LIFE & STYLE

Four Legal Phrases To Learn, Practice And Use To Get What You Want

By L.M. Sixel
Houston Chronicle

WWR Article Summary (tl;dr) Check out these four legal phrases you can use for common problems. According to columnist L.M. Sixel, deploying the right in-the-know phrase signals that you know your rights and you’re not afraid to get a lawyer involved

Houston Chronicle

Sometimes you want your boss, airline or landlord to know you mean business. Maybe it’s because being nice isn’t working. Maybe you want to draw a line in the sand. Or you just want what you have coming under the law.

Whatever the motivation, the language you use can make all the difference.

Deploying the right in-the-know phrase signals that you know your rights and that you’ve probably got a lawyer on speed dial.

Below are four legal phrases to use for common problems, including how to ask for help with your disability at work, what to do if you get unexpectedly stuck at an airport or come home to find your air conditioning broken.

With a little practice they should roll off your tongue.

— Similarly situated employees: It is a fancy way of saying it’s not just you. Are you not getting paid overtime and you should? Are men getting raises but the women aren’t? If you complain to your boss –or file complaints with federal regulators –you can say it is affecting you and similarly situated employees. That odd legal phrasing –commonly used by employment lawyers but not many others–will likely cause the folks in human resources to wonder if you’re taking to a lawyer.

— Contract of carriage: This is the document that controls your air travel and determines whether you’ll get a free meal if your flight is delayed, what you can check in your baggage and what you’re owed if the flight is oversold. Every airline has one. If you are stuck at the airport because your flight has been cancelled and you can’t get rebooked for another three days, ask the gate agent for a copy of the airline’s contract of carriage. Or pull up a copy on your phone. Then read it carefully to see how it applies to your situation.

One time I cited the contract of carriage when I was trying to get a refund for a ticket I had to cancel. The airline had never sent me an email confirmation and I realized from reading the contract of carriage that the airline was required to do so. Up until then, I couldn’t get the airline to even consider a refund. But when I cited the specific rule number and passage in the contract of carriage, the manager immediately agreed to give me my money back.
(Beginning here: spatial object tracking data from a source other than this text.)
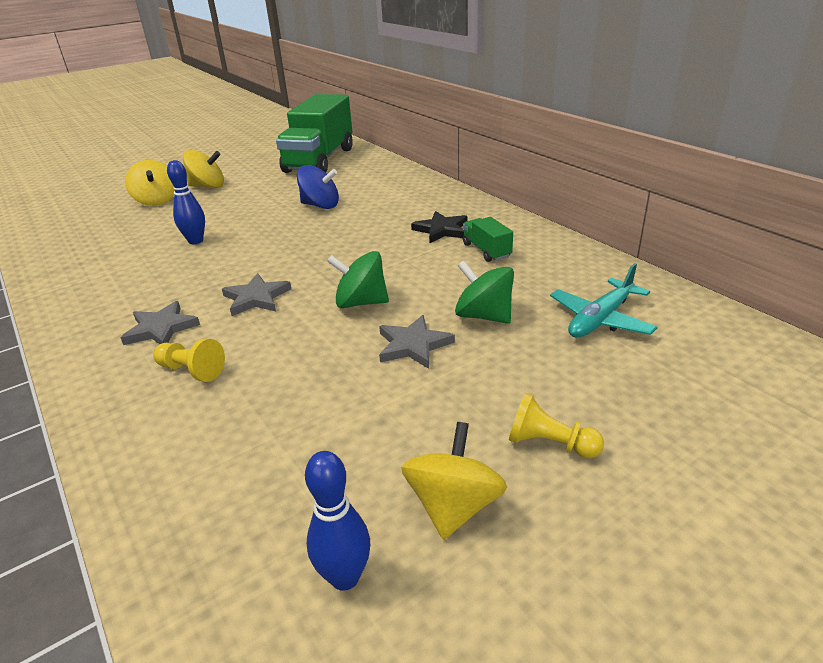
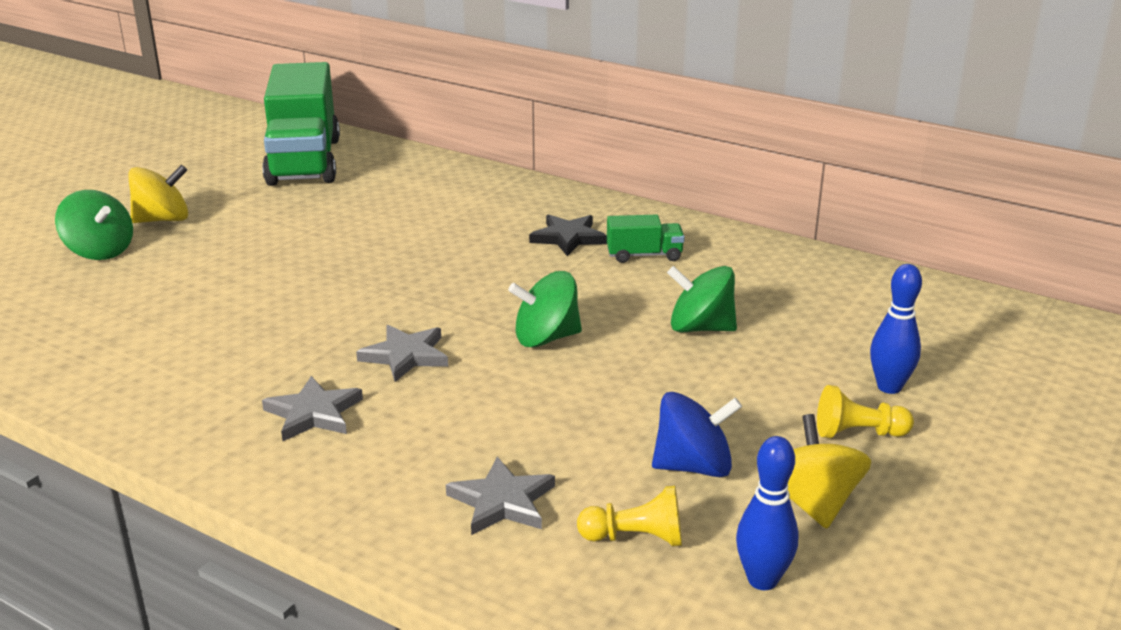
camera: 25 degrees left, 5 degrees down
(157, 200) = (100, 251): yellow spinning top -> green spinning top
(191, 370) = (410, 449): yellow pawn -> yellow pawn (635, 538)
(196, 241) = (235, 299): blue bowling pin -> blue bowling pin (889, 387)
(320, 205) = (373, 227): blue spinning top -> blue spinning top (693, 466)
(413, 345) = (649, 372): grey star -> grey star (502, 501)
(486, 251) = (644, 255): green truck -> green truck turned 135 degrees clockwise
(600, 319) = (823, 311): turquoise plane -> none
— Request for a reasonable accommodation: Under the federal Americans with Disabilities Act, employees with disabilities can ask their companies for help to do their jobs. It can be providing a device like a bigger computer screen for employees with sight problems, time off to eat lunch every day for diabetics controlling their blood sugar or modifying work hours for employees receiving medical treatment. The key is you have to ask. And the most effective way is to use the exact language of the federal disabilities law.

Putting the phrase “Request for reasonable accommodation under the Americans with Disabilities Act” in the subject line of an email will likely get the immediate attention of human resources.

The courts have said repeatedly that employees don’t have to invoke any “magic words” such as “reasonable accommodation” to assert their rights, said Rudy Sustaita, regional attorney for the Equal Employment Opportunity Commission in Houston. But it helps to use the legal phrasing, he said. “That way, an employer can’t say, ‘I didn’t know what he was talking about.'”

— Implied warranty of habitability: When you are renting a home or apartment, there is a legal doctrine that the unit must be fit to live in. It covers essential services like plumbing and heat that can make a dwelling unlivable.

Legal media consultant Mary Flood recalls the hot summer in Houston when her air conditioning broke in her apartment. She called her landlord and said that she doesn’t care what the lease says because there is an implied warranty of habitability and that she wanted a hotel room provided at no cost until the air conditioning was fixed.

She got a free hotel room for two nights and her air conditioning was repaired.

“I wasn’t even a lawyer then,” said Flood, who went on to get a law degree from Harvard.